The authors evaluate their methods on several public datasets (e.g., Amazon Baby, Amazon Clothing, Yelp) and under varying corruption levels (0–50% modality misalignment, 0–30% interaction noise). Across all tested backbones, the modality‑level rectification consistently improves robustness: even at a 30% modality corruption rate, NDCG@10 and Recall@10 increase by roughly 8–12% compared to the unrectified baselines. When corruption reaches 50%, the performance degradation is markedly less severe than in the original models, demonstrating the module’s effectiveness in extreme scenarios.
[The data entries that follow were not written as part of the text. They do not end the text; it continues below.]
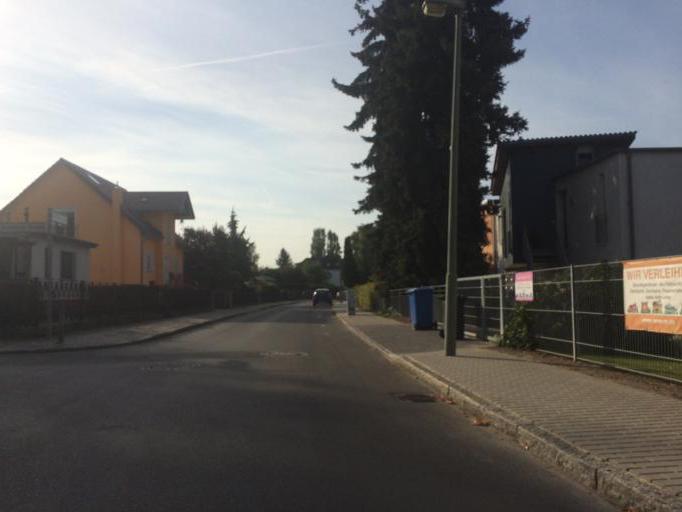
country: DE
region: Berlin
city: Alt-Hohenschoenhausen
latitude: 52.5560
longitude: 13.4967
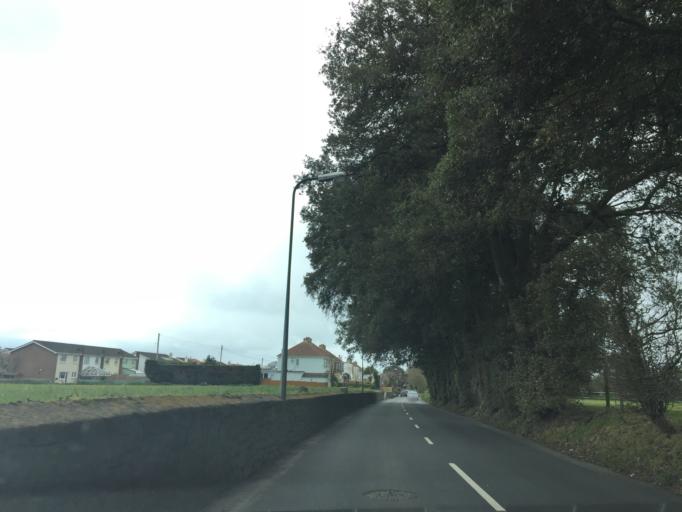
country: JE
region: St Helier
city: Saint Helier
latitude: 49.2110
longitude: -2.1418
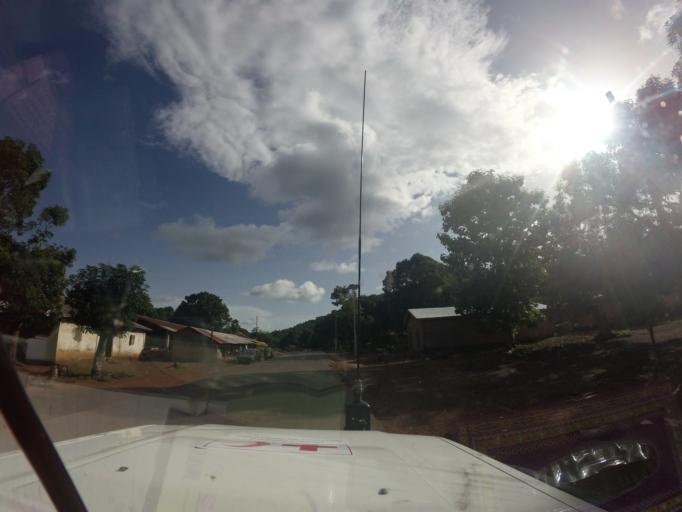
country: GN
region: Kindia
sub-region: Kindia
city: Kindia
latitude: 10.1565
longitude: -12.5350
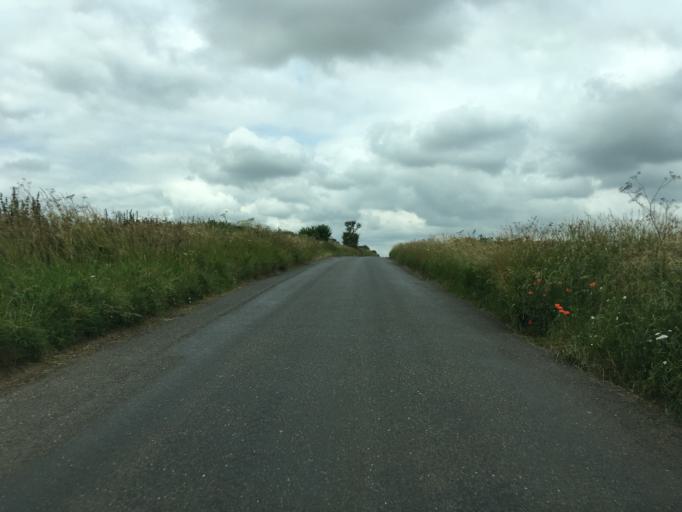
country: GB
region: England
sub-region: Oxfordshire
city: Charlbury
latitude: 51.9154
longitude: -1.4703
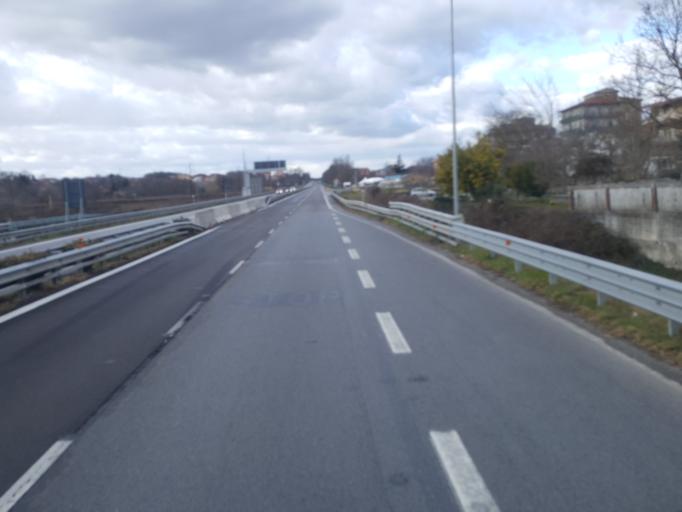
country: IT
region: Calabria
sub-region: Provincia di Cosenza
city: Santo Stefano di Rogliano
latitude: 39.2011
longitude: 16.3118
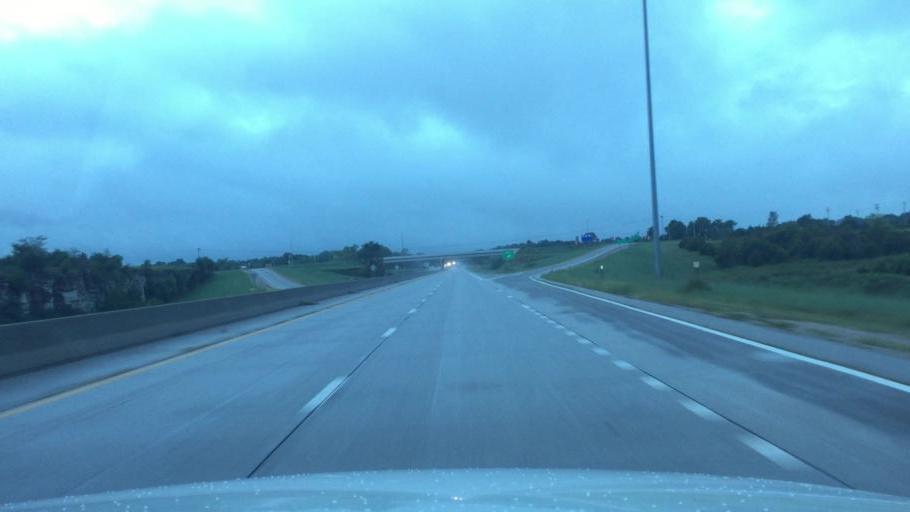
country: US
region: Kansas
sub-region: Neosho County
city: Chanute
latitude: 37.6927
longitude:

For interaction‑level experiments, the authors report that correctly aligned pseudo interactions can yield 5–7% gains, whereas misaligned ones cause up to a 12% loss, and that adding pseudo edges solely to the propagation graph often harms robustness unless strict filtering is applied.
Key contributions of the paper are: (1) formalizing trustworthiness failures in multimodal recommendation and providing reproducible stress‑test protocols; (2) proposing a lightweight, architecture‑agnostic modality rectification module based on soft correspondence and Sinkhorn matching; (3) uncovering practical insights about when synthetic interactions or graph augmentations help or hurt under noisy collaborative signals; and (4) demonstrating the generality and effectiveness of the approach across multiple datasets and recommendation backbones. The work bridges a gap between high‑performing multimodal recommenders and the reliability requirements of real‑world deployment, offering both a concrete mitigation technique for modality corruption and a nuanced understanding of interaction‑level trustworthiness.